# UH-OH Hitler hates DCC



## Nutz-n-Bolts (Aug 12, 2010)

Good thing we won the war...

http://youtu.be/7orY5fBE_HY

Sorry about the link, but youtube said "embedding was disabled by request" when I went to get the code. Some language, but in subtitle form only.


----------



## Greg Elmassian (Jan 3, 2008)

This is actually about a certain person trying to change the Aristo Socket to a different configuration, adding the socket to Bachmann products and getting involved in the wheel standards. 

It's part of our large scale "soap opera"... 

Pretty funny! 

Greg 

p.s. there will be a quiz later!


----------



## bnsfconductor (Jan 3, 2008)

I'm only 54 seconds into it and I've got tears in my eyes because I'm laughing so hard! 

Craig 

PS. I really hope Goodson gets this in his inbox! LOL


----------



## Greg Elmassian (Jan 3, 2008)

What makes you think that goodson has not seen this? Maybe even helped? ;-) 

Greg


----------



## bnsfconductor (Jan 3, 2008)

I'm just saying I'm sure he's at home right now figuring out how he can harass his operators with this video...  

Craig


----------



## Greg Elmassian (Jan 3, 2008)

He brought this video to my attention about 6 months ago, it got pulled from youtube, but we captured it to a flv file... 

There's a lot to the back story here... 

Greg


----------



## bnsfconductor (Jan 3, 2008)

Posted By Greg Elmassian on 30 Nov 2011 09:41 PM 
He brought this video to my attention about 6 months ago, it got pulled from youtube, but we captured it to a flv file... 
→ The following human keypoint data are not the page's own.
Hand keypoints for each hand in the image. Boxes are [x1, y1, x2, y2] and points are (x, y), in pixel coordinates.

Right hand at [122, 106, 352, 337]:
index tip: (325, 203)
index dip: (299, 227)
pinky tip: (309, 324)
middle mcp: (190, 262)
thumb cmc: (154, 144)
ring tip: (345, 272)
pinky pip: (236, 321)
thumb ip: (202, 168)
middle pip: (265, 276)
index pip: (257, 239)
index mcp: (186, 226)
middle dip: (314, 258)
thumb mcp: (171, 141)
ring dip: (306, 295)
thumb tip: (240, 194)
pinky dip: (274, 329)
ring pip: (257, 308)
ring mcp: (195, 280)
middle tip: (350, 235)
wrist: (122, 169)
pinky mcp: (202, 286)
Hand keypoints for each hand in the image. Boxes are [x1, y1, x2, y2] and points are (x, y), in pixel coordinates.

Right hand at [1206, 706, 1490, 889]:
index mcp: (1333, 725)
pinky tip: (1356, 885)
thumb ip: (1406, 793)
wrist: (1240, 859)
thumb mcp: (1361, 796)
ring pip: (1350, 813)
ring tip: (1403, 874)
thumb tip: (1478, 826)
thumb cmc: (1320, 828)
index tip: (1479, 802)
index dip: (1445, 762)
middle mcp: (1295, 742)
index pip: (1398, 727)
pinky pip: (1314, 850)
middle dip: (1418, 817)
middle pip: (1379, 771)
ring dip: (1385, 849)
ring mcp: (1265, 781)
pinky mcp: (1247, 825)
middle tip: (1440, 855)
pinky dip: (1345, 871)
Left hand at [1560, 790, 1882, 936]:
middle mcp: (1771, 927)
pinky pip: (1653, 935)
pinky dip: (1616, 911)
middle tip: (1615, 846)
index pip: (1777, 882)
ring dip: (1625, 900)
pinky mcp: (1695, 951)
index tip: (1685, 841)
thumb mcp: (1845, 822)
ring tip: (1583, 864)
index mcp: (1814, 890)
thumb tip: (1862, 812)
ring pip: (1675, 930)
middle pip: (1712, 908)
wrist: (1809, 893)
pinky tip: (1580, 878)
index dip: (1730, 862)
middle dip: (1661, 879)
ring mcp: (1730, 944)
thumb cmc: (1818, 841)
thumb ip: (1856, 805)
There's a lot to the back story here... 

Greg 
A back story to the video? I know the back story about the topic. 
It doesn't surprise me that Goodson already knows about it! Boy, that's the one thing I miss from home; every other Friday night playing trains, drinking beer, and smoking cigars... 

Craig


----------



## Nutz-n-Bolts (Aug 12, 2010)

I wondered what the story was with it. I was surprised I hadn't seen it here before since it had 6000+ views.


----------